Okay, end of writing exercise. I started thinking about it because I had one of those jangled, phone-ringing mornings, and the phrase popped up in my mind. But it also occurred to me that Elmore Leonard said “never say ‘all hell broke loose.’” So naturally I went from there to why not and…well, sometimes it’s better to just put your imagination back in the teapot. Elmore (although I think his intimates call him Dutch) also said never say “suddenly.” We all have our little peeves. Feeling masochistic? Here's a couple more:
- “Visibly shaken”. Isn’t just “shaken” enough? I mean if you can tell I’m shaken, it must be because you’re seeing something. I’m pale, is that it? Why didn’t you say so? I think we can blame this one on reporters—nobody wants to read “pale” in a newspaper. It’s just too wimpy.
- “Yummy”. (To describe an attractive person of the opposite sex.) Well, actually a man. No man would describe a woman that way; that would be sexist. YOU know who does this— lazy romance writers.

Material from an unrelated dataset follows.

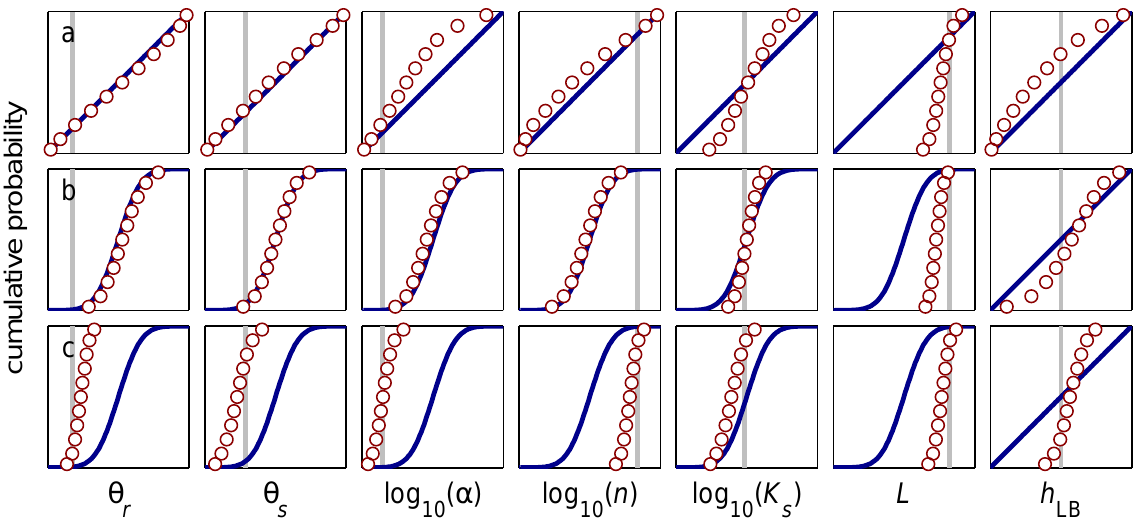
Fig. 4. Cumulative prior and posterior probability distributions using synthetic soil water content data and three different biased prior probability distributions: (a) multivariate uniform distribution (Prior 1), (b) multivariate normal distribution without correlation among the soil hydraulic parameters (Prior 2), and (c) multivariate normal distribution with correlation among the soil hydraulic parameters (Prior 3). The blue lines represent the prior distributions. The red circles denote the 2.5, 10, 20, 30, 40, 50, 60, 70, 80, 90, and 97.5% quantiles of the posterior distributions, respectively. The grey lines mark the parameter values used to generate the data. The x-axes cover the bounds listed in Table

- “Made my mouth water”. Ewwwwwww. Same thing, only worse.
- “I did just that.” You did not, you did “it.” Isn’t “it” the same as “that” and isn’t “that” the same as “just that”? And doesn’t it sound a lot better?
- “And then it happened.” Nobody really writes that. Do they? You wish.
I confess in the past I was a "yummer" Till my Aunt Julie told me people are not food.
ReplyDeleteAt least you didn't condemn all cliches. I confess, sometimes they just fit the bill-
ReplyDeleteOne of the wonderful things about cliches in writing: if you put them in the mouth of someone else you can nail them (my pet cliche). I used to do it with coaches when I was a sports writer and I wanted to convey that the coach was full of himself (actually it was like shooting fish in a barrel). Sports people live in a world as defined by cliches as it is by rules and in-bounds lines. I knew a sportswriter who was so attuned to the cliche set of the coaches he covered he sometimes wrote his story and then asked them if the quotes he used were OK (he was fired when this shortcut came to the editor's attention). You can learn an awful lot about a person by the cliches used. For instance only an egomaniac uses, "there is no I in team" (unstated, "except for me").
ReplyDeleteI once worked for a boss who said over and over, "There is no indispensable man," usually after he said, "I am the only person in the company who can't be fired," but God proved the efficacy of the first cliche and the fallacy of the second by visiting said boss with a fatal stroke.